Воевал под Сталинградом - страница 16

Шрифт
Интервал


.

Положение 29-й дивизии и 106-го стрелкового полка, прижатого немцами к Волге, не улучшалось. Сорвалось и контрнаступление Жукова с севера, на которого возлагались большие надежды. Ставка Верховного Главнокомандующего требовала держаться. В самый критический момент была принята «Клятва товарищу Сталину», смысл которой сводился к одному: умрем, но не сдадим Сталинград! Под этой клятвой должны были подписаться все бойцы и офицеры Сталинградского фронта: даже в укрытие к снайперу Василию Зайцеву пробрался разведчик с текстом клятвы. В течение суток политработникам пришлось попотеть. Для Михаила Алексеева эта работа обошлась в десяток пулевых пробоин на шинели, но зато представилась возможность побывать у своих «абганеровских минометчиков, разбросанных по разным подразделениям. Осталось их совсем мало, но боевой дух и вера в то, что обстоятельства изменятся к лучшему, сохранились.
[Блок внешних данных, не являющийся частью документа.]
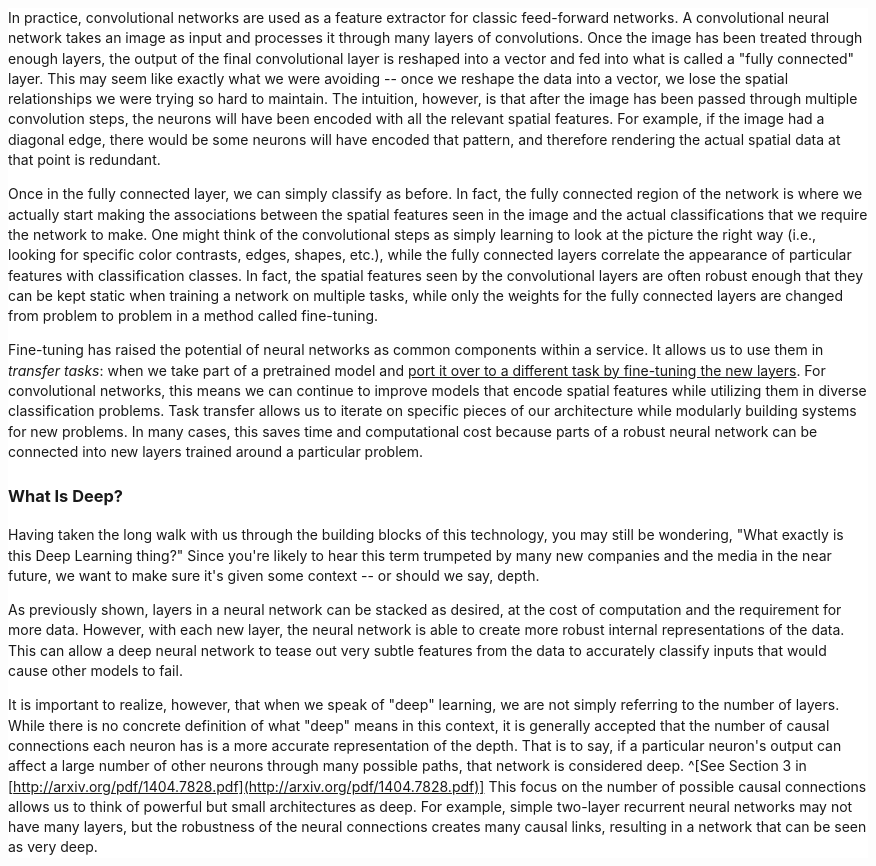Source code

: In practice, convolutional networks are used as a feature extractor for classic
feed-forward networks. A convolutional neural network takes an image as input
and processes it through many layers of convolutions. Once the image has been
treated through enough layers, the output of the final convolutional layer is
reshaped into a vector and fed into what is called a "fully connected" layer.
This may seem like exactly what we were avoiding -- once we reshape the data
into a vector, we lose the spatial relationships we were trying so hard to
maintain. The intuition, however, is that after the image has been passed
through multiple convolution steps, the neurons will have been encoded with all
the relevant spatial features. For example, if the image had a diagonal edge,
there would be some neurons will have encoded that pattern, and therefore
rendering the actual spatial data at that point is redundant.

Once in the fully connected layer, we can simply classify as before. In fact,
the fully connected region of the network is where we actually start making the
associations between the spatial features seen in the image and the actual
classifications that we require the network to make. One might think of the
convolutional steps as simply learning to look at the picture the right way
(i.e., looking for specific color contrasts, edges, shapes, etc.), while the
fully connected layers correlate the appearance of particular features with
classification classes. In fact, the spatial features seen by the convolutional
layers are often robust enough that they can be kept static when training a
network on multiple tasks, while only the weights for the fully connected layers
are changed from problem to problem in a method called fine-tuning. 

Fine-tuning has raised the potential of neural networks as common components
within a service. It allows us to use them in _transfer tasks_: when we take
part of a pretrained model and [port it over to a different task by fine-tuning
the new layers](http://arxiv.org/abs/1411.1792). For convolutional
networks, this means we can continue to improve models that encode spatial
features while utilizing them in diverse classification problems. Task transfer
allows us to iterate on specific pieces of our architecture while modularly
building systems for new problems. In many cases, this saves time and
computational cost because parts of a robust neural network can be connected
into new layers trained around a particular problem.

### What Is Deep?

Having taken the long walk with us through the building blocks of this
technology, you may still be wondering, "What exactly is this Deep Learning
thing?" Since you're likely to hear this term trumpeted by many new companies
and the media in the near future, we want to make sure it's given some context
-- or should we say, depth.

As previously shown, layers in a neural network can be stacked as desired, at the
cost of computation and the requirement for more data. However, with each new layer, the neural network is able to create more robust
internal representations of the data. This can allow a deep neural network to
tease out very subtle features from the data to accurately classify inputs that
would cause other models to fail.

It is important to realize, however, that when we speak of "deep" learning, we
are not simply referring to the number of layers. While there is no concrete
definition of what "deep" means in this context, it is generally accepted that
the number of causal connections each neuron has is a more accurate
representation of the depth. That is to say, if a particular neuron's output can
affect a large number of other neurons through many possible paths, that network
is considered deep. ^[See Section 3 in
[http://arxiv.org/pdf/1404.7828.pdf](http://arxiv.org/pdf/1404.7828.pdf)] This focus on the number of possible causal
connections allows us to think of powerful but small architectures as deep. For
example, simple two-layer recurrent neural networks may not have many layers,
but the robustness of the neural connections creates many causal links,
resulting in a network that can be seen as very deep.

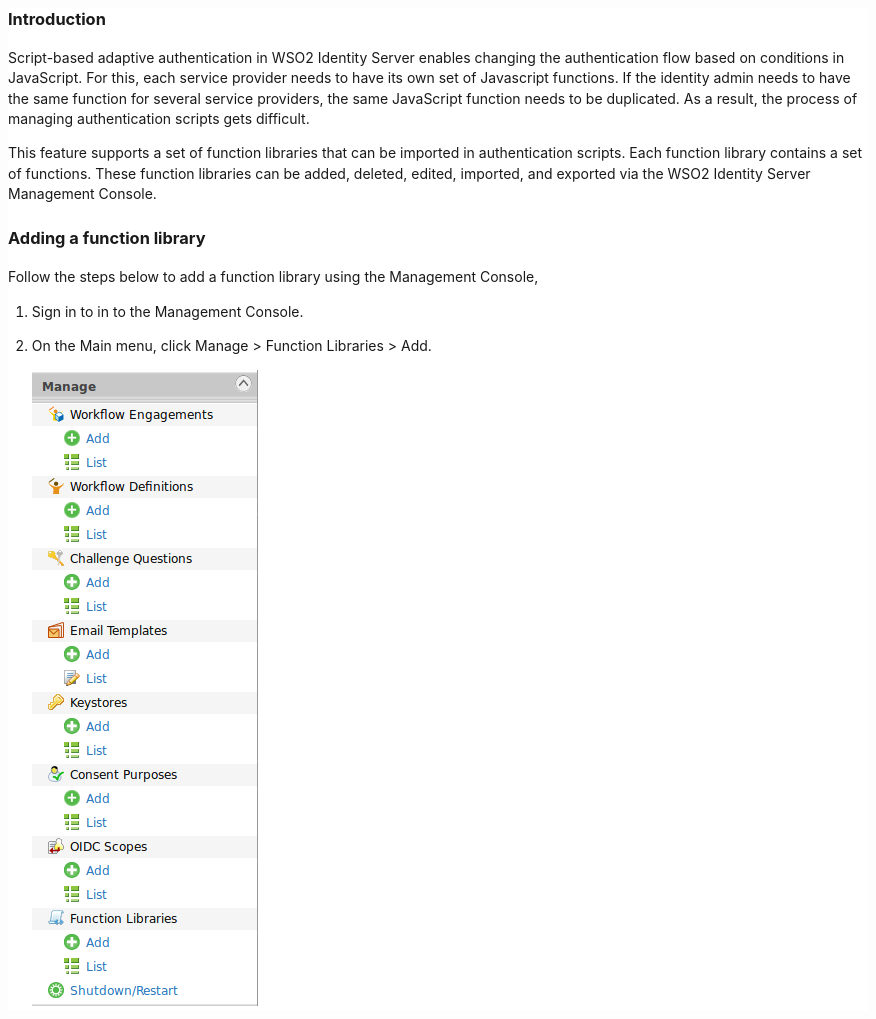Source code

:### Introduction


Script-based adaptive authentication in WSO2 Identity Server enables changing the 
authentication flow based on conditions in JavaScript. For this, each service provider 
needs to have its own set of Javascript functions. If the identity admin needs to have 
the same function for several service providers, the same JavaScript function needs to be 
duplicated. As a result, the process of managing authentication scripts gets difficult.

This feature supports a set of function libraries that can be imported in authentication 
scripts. Each function library contains a set of functions. These function libraries can be 
added, deleted, edited, imported, and exported via the WSO2 Identity Server Management Console.


### Adding a function library

Follow the steps below to add a function library using the Management Console,

1. Sign in to in to the Management Console.
2. On the Main menu, click Manage > Function Libraries >  Add.
   
    ![](../assets/img/tutorials/functional-lib-menu-manage.png)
Видимо, заработал «окопный телефон». «Немцев здесь ждет большая неприятность, – это алексеевская дневниковая запись от 24 октября, – пожалуй, не менее той, которую они изволили откушать в декабре прошлого года под Москвой».

Подтверждением этого «предсказания» стала запись от 26 октября, сохранившая в себе всю неразделимость хорошего и плохого в солдатской жизни, о чем не узнаешь из фронтовых сводок: «Другой день немцы переживают ад. Несколько эскадрилий наших славных «илов» штурмуют их. А вчера мы сами познакомились с действиями штурмовиков. Я вполне понимаю немцев, называющих этот тип советских самолетов «Черная смерть». По ошибке восьмерка «илов» штурмовала нас. Несколько минут содрогалась земля».

Ноябрьские записи в дневнике М. Алексеева весьма лаконичны. Но о тех чувствах, которые фронтовики-сталинградцы, долго ждавшие «неприятностей» для фашистской нечисти, испытали 19 ноября 1942 года, он рассказал во второй книге романа «Мой Сталинград». Этот день ознаменовался «небывалой силы громом, прогремевшим в неурочную для него пору над заснеженной уже степью. Раскаты его мы услышали ранним утром, и доносились они до нас, прижатых к берегам Волги, откуда-то с юго-запада: земля под нами отвечала на них легкой дрожью, хоть громовые волны докатывались сюда в значительной степени ослабленными большим расстоянием. Дрожь, переходящая в озноб, охватывала и нас самих, но это уже от внутреннего волнения, от радости, от восторга, от бурного всеобщего ликования, исторгавшего у многих из нас слезы. Люди плакали, иные даже исходились истерикой, и этих надо было приводить в чувство. Плакали, и никто не стыдился своих слез. Это были особые слезы. Они брали за самую душу не в одиночестве, а как бы в обнимку: те, что пролились или удержались на сердце солдата, от чего было еще больней, от небывало тяжких потерь, сейчас повстречались со слезами великой радости и, соединившись, переполнив сердце воюющего человека, вырвались наружу и безудержно текли по щекам и падали на молодой снежок, прожигая его до земли».